団体からのお知らせ・インタビュー
[インタビュー]座長・鈴木喜三夫とともに~座・れら 戸塚さん
座・れら
劇作家・山田太一作品を通じて考える超高齢社会と生きることと死ぬこと
(令和5年度札幌市市民まちづくり活動促進助成金 長内芸術振興基金助成事業)
座・れらは、札幌を拠点に新劇の伝統に立脚し、人の気持ちに寄り添い、人の心に響く良質な演劇作品を多くの人と共有しようと活動しているアマチュア劇団です。本業を持ちながら旗揚げ公演以来18回の本公演や若手の育成公演などをおこなっています。
今回は旗揚げメンバーで演出家の戸塚直人(とつかなおひと)さんにお話を伺いました。
※右写真:戸塚さん(座・れら事務所にて)
持続可能な演劇を目指す
― まず、団体の活動などについてお伺いします
職業演出家の鈴木喜三夫を中心に、2009年3月に4名で発足した劇団です。現在の団員は私のように仕事を持ちながら10名が参加しています。主な活動は演劇公演ですが、演劇誌「風」の発行を通じて、演劇を行うことはどういうことかの考察なども行っています。座名の「れら」はアイヌ語で「風」という意味です。観客を含めた参加者が納得し、高い満足感を得られるような持続可能な演劇を目指しています。

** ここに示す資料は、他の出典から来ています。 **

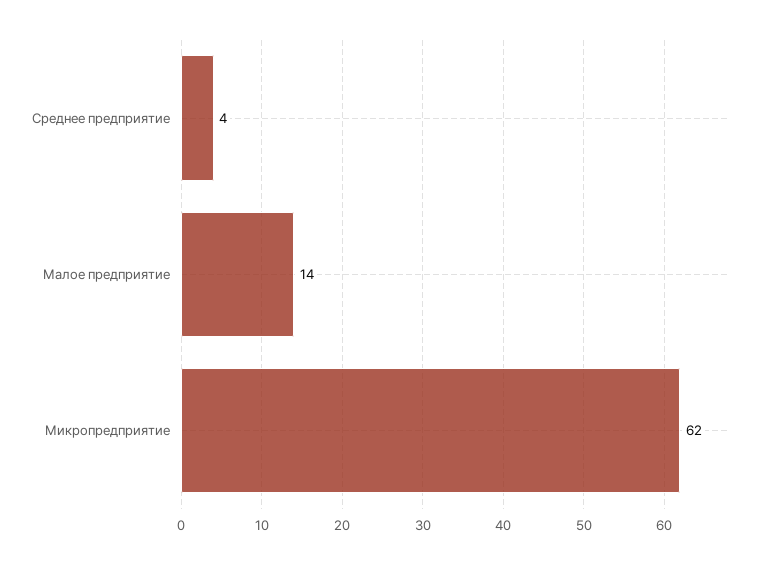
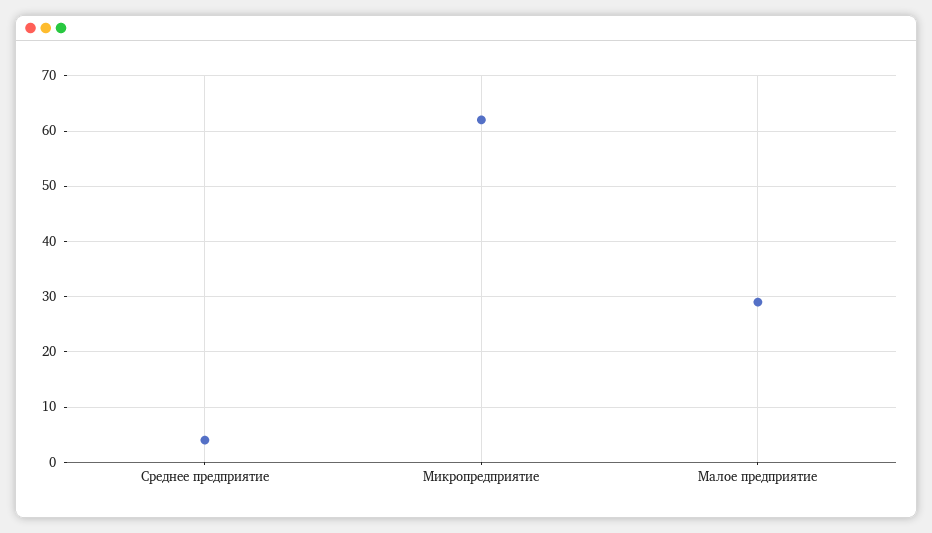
  {
    "Среднее предприятие": 4,
-   "Малое предприятие": 14,
+   "Малое предприятие": 30,
    "Микропредприятие": 62
  }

1931年生まれの92歳で道内最高齢の演出家の鈴木喜三夫は、民主的に舞台つくりを進め、「俳優がいかに舞台で生きられるかを手助けするのが演出家の仕事だ」と言います。そのため稽古場は常に和やかな雰囲気です。
生き死にを共に考える機会を、芝居で
― 今回のさぽーとほっと基金の助成事業についてお伺いします
超高齢社会を我が事として捉え、いかに生きて、いかに死ぬかということを、山田太一作品を通じて考えるため企画しました。8月にはプレ企画として鈴木喜三夫が演出の山田作品の紹介と山田太一作『林の中のナポリ』の試演会をおこないました。10月には文化芸術交流センターで同様の企画を実施しました。12月1~3日には座・れら第19回公演『林の中のナポリ』を計5公演おこないます。
『林の中のナポリ』は、客足が途絶えた高原のペンション「林の中のナポリ」にたどり着いた高齢女性が主人公です。高齢女性の生き様を軸に周囲の人々の思いが浮き彫りになっていく山田太一ならではの作品です。とても良い芝居に仕上がっていますので、ご期待ください!
演出家鈴木喜三夫と劇作家山田太一を語る会と『林の中のナポリ』公開稽古(10月28日)の様子
座・れら第19回公演『林の中のナポリ』(本公演)より
気づきを共有できる芝居を多くの人に知ってもらいたい
― 今年度は支援協議会が伴走支援を行っていますが、特に期待していることをお聞かせください
運営の基本は入場料収入ですが、赤字のときは団員が補っています。良質な作品つくりにはどうしても経費がかかり、多くの公演は赤字で、運営はうまくいっているとは言えません。観客動員のために外部に発信していく効果的な方法があれば教えてほしいです。助成金の申請についてもアシストしていただけると助かります。
― 今後の活動について教えて下さい
コロナ下では、演劇など文化芸術は生活に必須ではないと思われたようで、多くの公演等が中止に追いやられました。ほんとうはなくてはならなかったと思います。人は食べ物だけで生きられるわけではありません。芝居づくりは気づきの連続です。私たちが気づいたことを、できれば皆さんと共有したいと願っています。ホームページやSNSも充実させたいと思います。
インタビューを振り返って
私にとって劇団のイメージは、大学に結びついていて、そのためか、活動は難しい理論に支えられているのだろうなと思っていましたが、観る側によって気づくところも異なる、気づきの機会としての演劇のことを、分かりやすくお話ししていただきました。コロナ感染症の時期に、当たり前のことが当たり前でなくなったときに、何が大事であったのかに気づかされることもありました。そのような気づきの機会をつくる活動がこれからますます必要になると感じました。(高山)
インタビュアー
高山大祐(たかやまだいすけ)
北海道NPOファンド
※インタビューは、2023年9月23日に座・れら事務所にて行いました。